> _Tarefas a realizar_
1. Indique se cada afirmação abaixo está de acordo com o texto extraído, respondendo sim ou não e citando literalmente as palavras do texto que decidem a questão.
(a) A maturidade de um novo meio de expressão é atingida quando ele ganha prêmios internacionais.
(b) As obras dos artistas fora-de-esquadro inquietam e desconfortam.
(c) Essas obras trazem fórmulas mágicas de auto-ajuda.
2. Transcreva do texto extraído, sem qualquer alteração, o trecho que vai de "A maturidade de" até "natural do mundo.".
3. Responda com base no texto extraído:
(a) Que meios de expressão o texto cita como exemplos?
(b) Em que lugar os meios de expressão são analisados e louvados?
(c) O que acontece com essas obras quando o meio de expressão está maduro e consolidado?

> _Texto extraído_
----------

A maturidade de um novo meio de
expressão (p. ex., o cinema, os quadrinhos, a TV, o videogame) não é atingida
quando produz obras que atingem milhões de pessoas, ou quando ganha prêmios
internacionais, ou quando é analisada e louvada nas torres-de-marfim
acadêmicas. Penso às vezes que essa
maturidade é atingida quando esse meio de expressão começa a abrigar cada vez
mais artistas fora-de-esquadro, artistas idiossincráticos cujas obras não dá
para entender muito bem, mas são obras que inquietam, desconfortam. Não trazem
mensagens, palavras de ordem ideológicas ou fórmulas mágicas de
auto-ajuda. São obras excêntricas,
personalistas, às vezes herméticas, às vezes chocantes – mas aquele meio de
expressão está tão maduro e consolidado como arte e como mercado que essas
obras são aceitas e incorporadas ao cardápio ofertado ao público, como a coisa
mais natural do mundo.

----------

> _Linhas de dados_

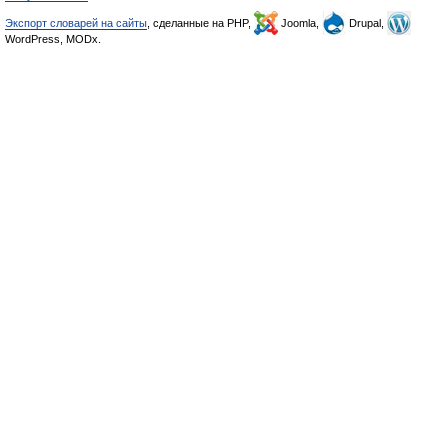
Экспорт словарей на сайты
, сделанные на PHP,
Joomla,
Drupal,
WordPress, MODx.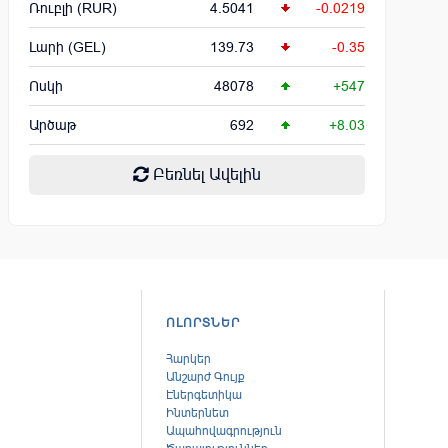
Ռուբլի (RUR)
4.5041
-0.0219
Լարի (GEL)
139.73
-0.35
Ոսկի
48078
+547
Արծաթ
692
+8.03
Բեռնել Ավելին
ՈԼՈՐՏՆԵՐ
Հարկեր
Անշարժ Գույք
Էներգետիկա
Ինտերնետ
Ապահովագրություն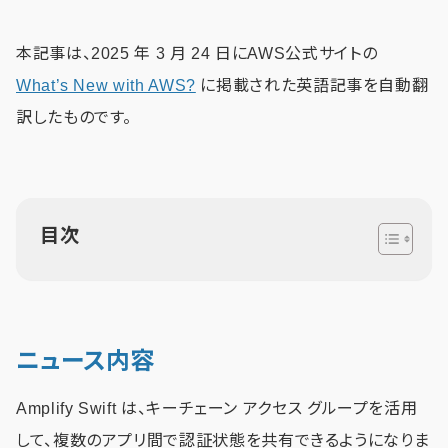
本記事は、2025 年 3 月 24 日にAWS公式サイトの
What’s New with AWS?
に掲載された英語記事を自動翻
訳したものです。
目次
ニュース内容
Amplify Swift は、キーチェーン アクセス グループを活用
して、複数のアプリ間で認証状態を共有できるようになりま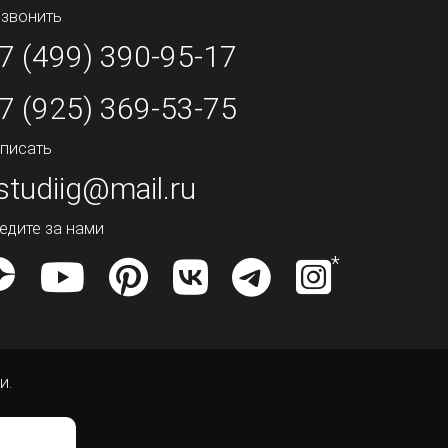
звонить
7 (499) 390-95-17
7 (925) 369-53-75
писать
studiig@mail.ru
едите за нами
и.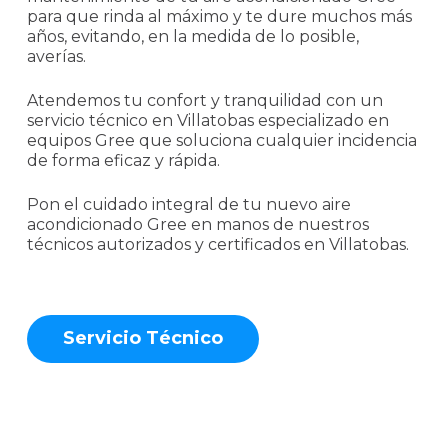
para que rinda al máximo y te dure muchos más
años, evitando, en la medida de lo posible,
averías.
Atendemos tu confort y tranquilidad con un
servicio técnico en Villatobas especializado en
equipos Gree que soluciona cualquier incidencia
de forma eficaz y rápida.
Pon el cuidado integral de tu nuevo aire
acondicionado Gree en manos de nuestros
técnicos autorizados y certificados en Villatobas.
S
e
r
v
i
c
i
o
T
é
c
n
i
c
o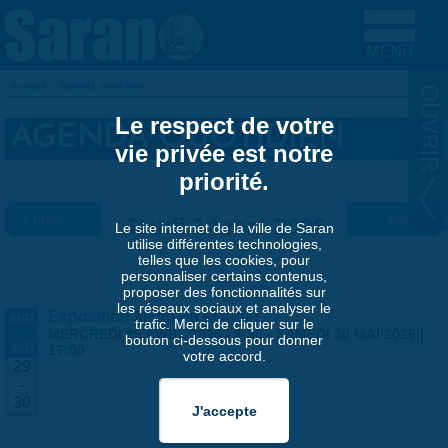
Aller au contenu principal
Accueil
»
Agenda quotidien
VOUS ÊTES ICI
Le respect de votre
AGENDA QUOTIDIEN
vie privée est notre
priorité.
« Préc.
Jeudi 14 mai 2026
Suiv. »
Le site internet de la ville de Saran
utilise différentes technologies,
telles que les cookies, pour
personnaliser certains contenus,
proposer des fonctionnalités sur
les réseaux sociaux et analyser le
Exposition Matthieu Maudet
AVR
trafic. Merci de cliquer sur le
-
MERCREDI 29 AVRIL 2026 | 9:30
-
SAMEDI 30 MAI 2026 |
bouton ci-dessous pour donner
MAI
17:00
votre accord.
29
-
30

----------

> _Respostas do exercício_
1.
(a) Não: "não é atingida quando produz obras que atingem milhões de pessoas, ou quando ganha prêmios internacionais"
(b) Sim: "mas são obras que inquietam, desconfortam"
(c) Não: "Não trazem mensagens, palavras de ordem ideológicas ou fórmulas mágicas de auto-ajuda."

2.
A maturidade de um novo meio de
expressão (p. ex., o cinema, os quadrinhos, a TV, o videogame) não é atingida
quando produz obras que atingem milhões de pessoas, ou quando ganha prêmios
internacionais, ou quando é analisada e louvada nas torres-de-marfim
acadêmicas. Penso às vezes que essa
maturidade é atingida quando esse meio de expressão começa a abrigar cada vez
mais artistas fora-de-esquadro, artistas idiossincráticos cujas obras não dá
para entender muito bem, mas são obras que inquietam, desconfortam. Não trazem
mensagens, palavras de ordem ideológicas ou fórmulas mágicas de
auto-ajuda. São obras excêntricas,
personalistas, às vezes herméticas, às vezes chocantes – mas aquele meio de
expressão está tão maduro e consolidado como arte e como mercado que essas
obras são aceitas e incorporadas ao cardápio ofertado ao público, como a coisa
mais natural do mundo.

3.
(a) O cinema, os quadrinhos, a TV e o videogame.
(b) Nas torres-de-marfim acadêmicas.
(c) São aceitas e incorporadas ao cardápio ofertado ao público, como a coisa mais natural do mundo.